For Libraries that are linked against, making sure to establish ABI compatibility (If ABI is broken, then backwards and forwards compatibility is broken).

For Web APIs: All changes must always be backwards compatible, since clients calling the API will always expect a stable API. To combat this, our team used RPC style versions: so all requests would provide a version in the query parameter, and the code would use that version to display different data to the client. We would still need to keep versions backwards compatible, but it would be easier to display in the code.

In Mobile Apps, forwards and backwards compatibility must also be respected, since it can take a long time before some users update their app (or never, given that they cannot because of OS update problems).

Weakening and Strengthening Conditions

Let's say I have a function that takes an x and returns the serialized form of x, which we call y.

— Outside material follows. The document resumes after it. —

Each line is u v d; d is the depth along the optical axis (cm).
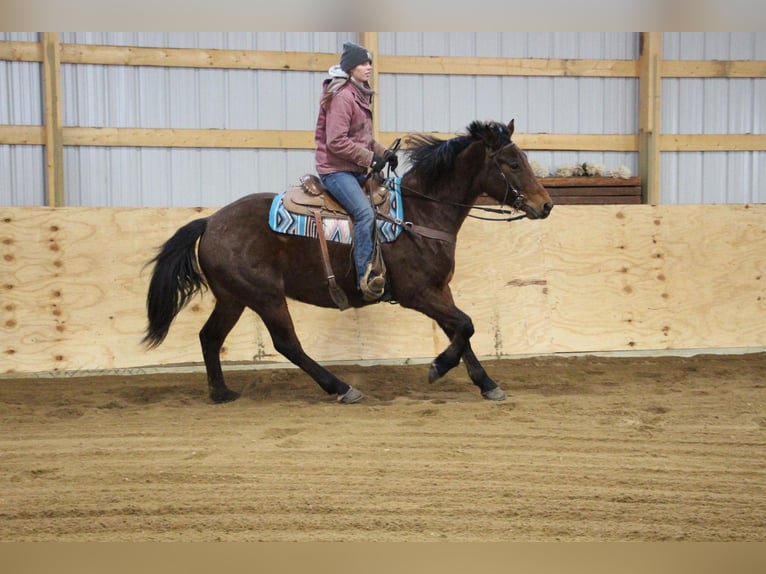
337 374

I know that this call can fail, so this function returns a Maybe.

In Haskell, a Maybe type is defined as: Maybe a = Just a | Nothing. A Maybe type may either have that a or not.

-- This means the serialize function takes an `x` and possibly returns a `y`, otherwise it returns Nothing.
Serialize :: x -> Maybe y

Let's say I have discovered that this call will never fail. I strengthen my precondition to make sure that it returns a y, always.

-- This means the serialize function takes an `x` and always returns a `y`.
Serialize :: x -> y

What happens to previous callers who assumed they had to check that y could fail?

Code to previous callers now fails because they do compile time checking to verify types.

In a language with dynamic types, nothing happens, just that the previous version of the code would do a redundant check at runtime.

What happens if I weaken a condition?

-- This means the serialize function takes an `x` and always returns a `y`.
Serialize :: x -> y

I thought the caller would need to provide an x, but I later on provided a default y which can be returned if x is not provided.

-- This means the serialize function can take an `x` and always returns a `y`.
Serialize :: Maybe x -> y

What happens to callers that had previously provided a Maybe type?

For a language with static types, another compile time error, and the code will not run.

For a language with dynamic types, there is a useless default value that is provided who's branch is never taken.

In protobuf3, the required keyword for schemas was removed. More context here: Required is removed from protobuf 3. In your own words, why do you think it was removed? What are the pros and cons of having a "required" field for backwards and forwards compatibility?

The required keyword makes sense to label data that is always required, but it breaks backwards and forward compatibility, so it makes sense to remove it as a footgun for application developers. As well, what is "required" might change over time, so it's a good usability change in my opinion.